§ Excerpt to read:
════════

- Education: Aix-Marseille University Umea University Hanoi National University of Education
- Scientific career
- Thesis: Dirichlet's problem in Pluripotential Theory (2008)
- Doctoral advisor: Urban Cegrell
- Other academic advisors: Per Åhag, Anders Fällström

= Phạm Hoàng Hiệp =

Vietnamese Mathematician

Pham Hoang Hiep is a Vietnamese mathematician known for his work in complex analysis. He is a professor at the Vietnam Academy of Science and Technology and director of the International Centre for Mathematical Research and Training. He was awarded the 2015 Prof. Ta Quang Buu prize (young prize) and the 2019 ICTP Ramanujan Prize.

════════

§ Work instructions:
1. Reproduce the passage from the profile of the Vietnamese mathematician word for word, beginning with "- Education: Aix-Marseille" and ending after "Pluripotential Theory (2008)".
2. Write the next part of the profile of the Vietnamese mathematician, starting after its last sentence.

§ Supplied material:

════════

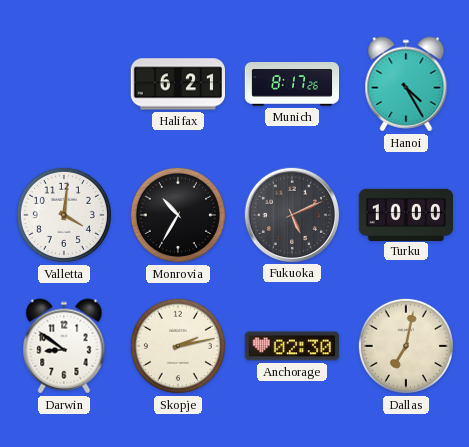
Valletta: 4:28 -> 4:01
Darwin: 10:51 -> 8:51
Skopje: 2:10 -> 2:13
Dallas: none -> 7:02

════════

§ Set of answers:
1.
- Education: Aix-Marseille University Umea University Hanoi National University of Education
- Scientific career
- Thesis: Dirichlet's problem in Pluripotential Theory (2008)

2.
== Research and career ==

Pham Hoang Hiep graduated from Hanoi National University of Education in 2004 and obtained his PhD at Umea University in 2008. He obtained a doctorate in science at Aix-Marseille University in 2013. He is known for being the youngest full professor in Vietnam. He is on the editorial board of Acta Mathematica Vietnamica

Pham has worked on plurisubharmonic functions and (with Jean-Pierre Demailly) found a lower-bound on the log canonical threshold of such a function. If $\phi$ is such a function then Pham and Demailly found a sharp inequality on the largest constant, c, so that $e^{-2 c \phi}$ is integrable in the neighbourhood of a singularity. Pham later also worked on the "weighted log canonical threshold", which pertains to the integrability properties of $f^2 e^{-2 c \phi}$ for a fixed holomorphic function f.

== Awards and honours ==

- 2015 Ta Quang Buu Prize for his paper on "A sharp lower bound for the log canonical threshold" (2014)
- 2019 ICTP-Ramanujan Prize for "outstanding contributions to the field of complex analysis, and in particular to pluripotential theory".
- 2020 Asian Scientist 100

== Selected publications ==
- Åhag, Per (2009). "Monge–Ampère measures on pluripolar sets"
- Demailly, Jean-Pierre (2014). "Hölder continuous solutions to Monge–Ampère equations"
- Hiep, Pham Hoang (2014). "The weighted log canonical threshold"
- Demailly, Jean-Pierre (2014). "A sharp lower bound for the log canonical threshold"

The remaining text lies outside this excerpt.